Demand for Hong Kong dollars hasn’t been this strong since before the global financial crisis, when the U.S. Federal Reserve flooded markets with liquidity.

Stock sales from Chinese megacaps such as Ant Group’s anticipated offering have drawn so much cash to Hong Kong that the city’s currency has remained near the strongest it’s allowed to trade against the greenback since April. This year’s inflows have forced the de facto central bank to sell local dollars, interventions that will have helped replenish the cash pool by about HK$280 billion (US$36 billion) by Wednesday. The record annual increase is more than 2008 and 2009 combined.

Back then, a credit squeeze globally forced Hong Kong’s businesses to repatriate funds to meet their liquidity needs, while the Fed’s quantitative easing program weakened the greenback. In March this year, Hong Kong dollar assets became more attractive versus the greenback after the Fed aggressively slashed rates to zero in the wake of the pandemic, a move that the Hong Kong Monetary Authority did not replicate.

Like in 2009, the currency’s strength has persisted because there’s so much investor interest in firms queuing up to list on Hong Kong’s stock exchange. Ant’s listing is expected to be so popular that Hong Kong brokers are offering mom-and-pop investors 20 times leverage to buy the shares, with only 5 per cent cash as a down payment.

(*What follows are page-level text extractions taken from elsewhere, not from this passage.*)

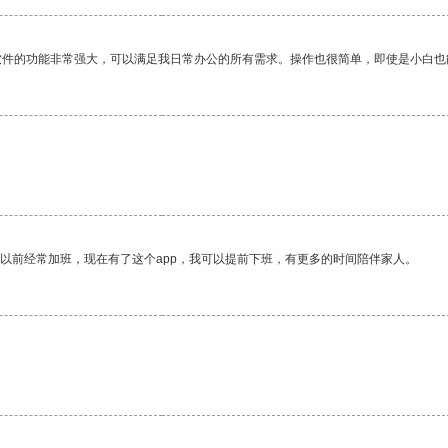
软件的功能非常强大，可以满足我日常办公的所有需求。操作也很简单，即使是小白也
我以前经常加班，现在有了这个app，我可以提前下班，有更多的时间陪伴家人。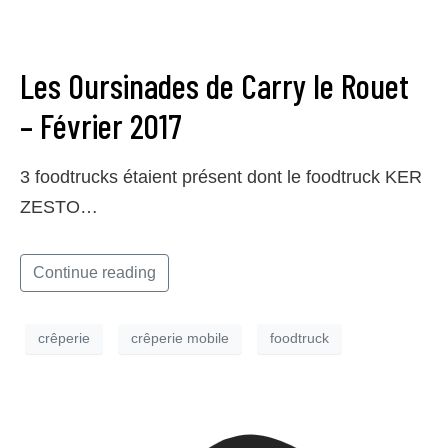
Les Oursinades de Carry le Rouet
– Février 2017
3 foodtrucks étaient présent dont le foodtruck KER
ZESTO…
Continue reading
crêperie
crêperie mobile
foodtruck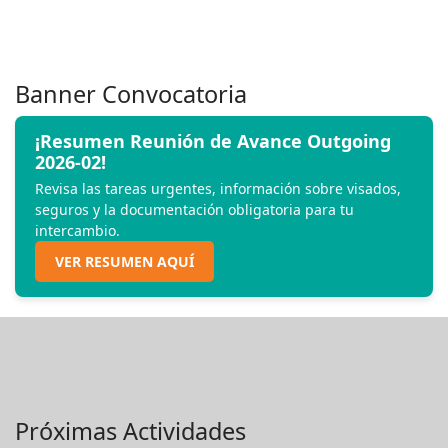
Banner Convocatoria
¡Resumen Reunión de Avance Outgoing
2026-02!
Revisa las tareas urgentes, información sobre visados,
seguros y la documentación obligatoria para tu
intercambio.
VER RESUMEN AQUÍ
Próximas Actividades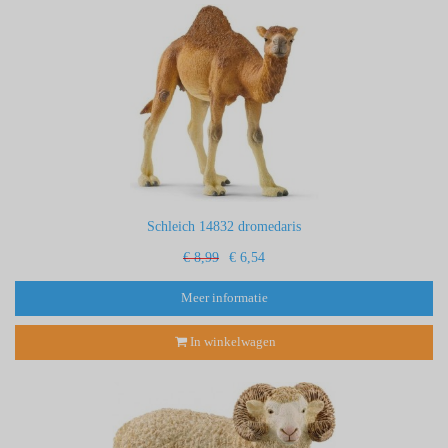
Schleich 14832 dromedaris
€ 8,99
€ 6,54
Meer informatie
In winkelwagen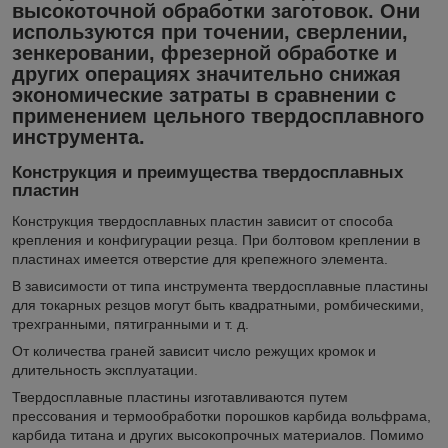
высокоточной обработки заготовок. Они
используются при точении, сверлении,
зенкеровании, фрезерной обработке и
других операциях значительно снижая
экономические затраты в сравнении с
применением цельного твердосплавного
инструмента.
Конструкция и преимущества твердосплавных
пластин
Конструкция твердосплавных пластин зависит от способа
крепления и конфигурации резца. При болтовом креплении в
пластинах имеется отверстие для крепежного элемента.
В зависимости от типа инструмента твердосплавные пластины
для токарных резцов могут быть квадратными, ромбическими,
трехгранными, пятигранными и т. д.
От количества граней зависит число режущих кромок и
длительность эксплуатации.
Твердосплавные пластины изготавливаются путем
прессования и термообработки порошков карбида вольфрама,
карбида титана и других высокопрочных материалов. Помимо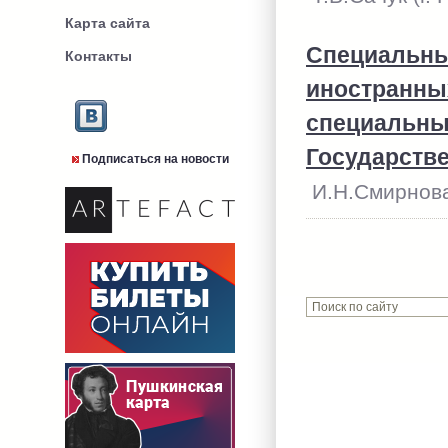
Карта сайта
Специальны
Контакты
иностранных
специальны
Государств
Подписаться на новости
И.Н.Смирнова 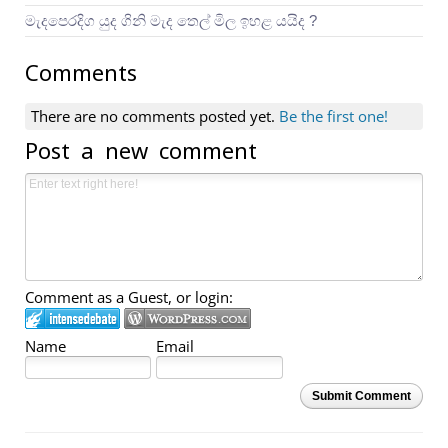
මැදපෙරදිග යුද ගිනි මැද තෙල් මිල ඉහළ යයිද ?
Comments
There are no comments posted yet.
Be the first one!
Post a new comment
Comment as a Guest, or login:
Name
Email
Submit Comment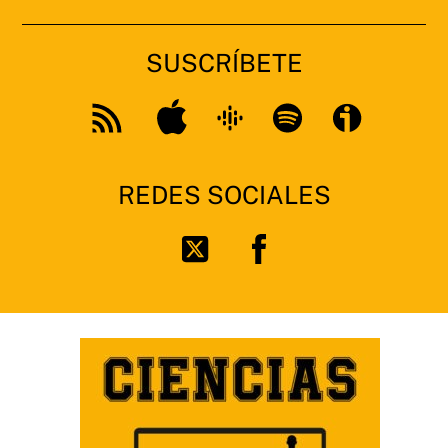
SUSCRÍBETE
Apple
Google
Spotify
Feed
Podcast
RSS
REDES SOCIALES
Facebook
Twitter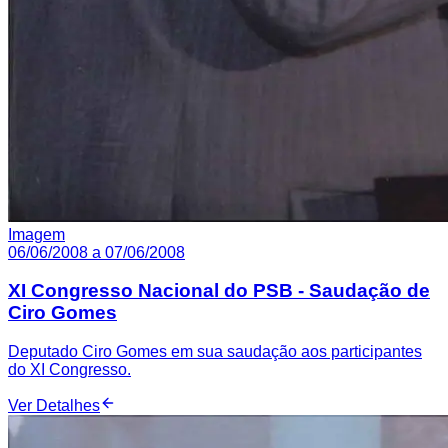
Imagem
06/06/2008 a 07/06/2008
XI Congresso Nacional do PSB - Saudação de
Ciro Gomes
Deputado Ciro Gomes em sua saudação aos participantes
do XI Congresso.
Ver Detalhes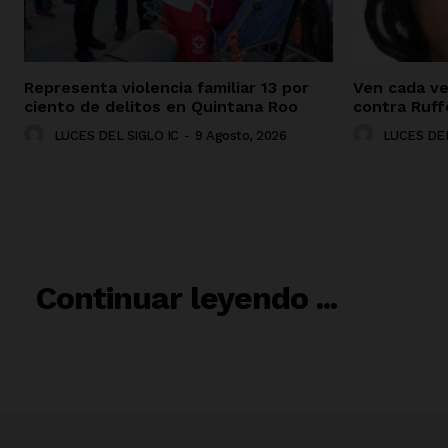
Representa violencia familiar 13 por
Ven cada ve
ciento de delitos en Quintana Roo
contra Ruff
LUCES DEL SIGLO IC
-
9 Agosto, 2026
LUCES DEL
RELACIO
Continuar leyendo ...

Share sales in Hong Kong have raised a combined US$23.4 billion through late September, the third-most globally, according to a research note from accounting firm KPMG. The city has emerged as an alternative venue for overseas Chinese firms facing rising regulatory risks amid U.S-China tensions. JD.com Inc., NetEase Inc. and Yum China Holdings Inc. are among the U.S.-listed Chinese companies that have sought to list closer to home in Hong Kong this year.

Money is also pouring from across the border. Stock links with mainland exchanges -- the first of which didn’t exist until 2014 -- earlier this year was attracting a record pace of inflows from investors in Shanghai and Shenzhen.

“The development of Hong Kong’s stock market will attract capital inflows,” said Raymond Yeung, chief Greater China economist at Australia & New Zealand Banking Group Ltd. “More listings of Chinese firms have helped boost demand for the Hong Kong dollar.”

The city’s dollar has been steadfast also because of its yield advantage over its U.S. counterpart. The Hong Kong dollar’s interest rate premium over the greenback was more than 100 basis points earlier this year -- the widest since 1999. Although the gap has shrunk significantly in recent months, borrowing in the U.S. currency to buy the Hong Kong dollar remains lucrative given the low interest rate environment in the U.S., said Tommy Ong, managing director for treasury and markets at DBS Hong Kong Ltd.

Hong Kong has pegged its currency to the greenback since 1983. In 2005 policy makers decided to keep the currency within a trading range between HK$7.75 to HK$7.85 per dollar. The HKMA intervenes when the dollar trades at one end or the other, either by buying or selling the city’s dollars.

Authorities have intervened 70 times this year to prevent the currency from strengthening past its permitted trading range with the U.S. dollar, including Monday’s HK$20.4 billion sale, the biggest since 2015. More interventions are to be expected if the Hong Kong dollar continues to hit the strong end of its trading band.

“It’s just the beginning of an up-cycle,” said ANZ’s Yeung. “I see the Hong Kong dollar’s strength persisting for a long period of time.”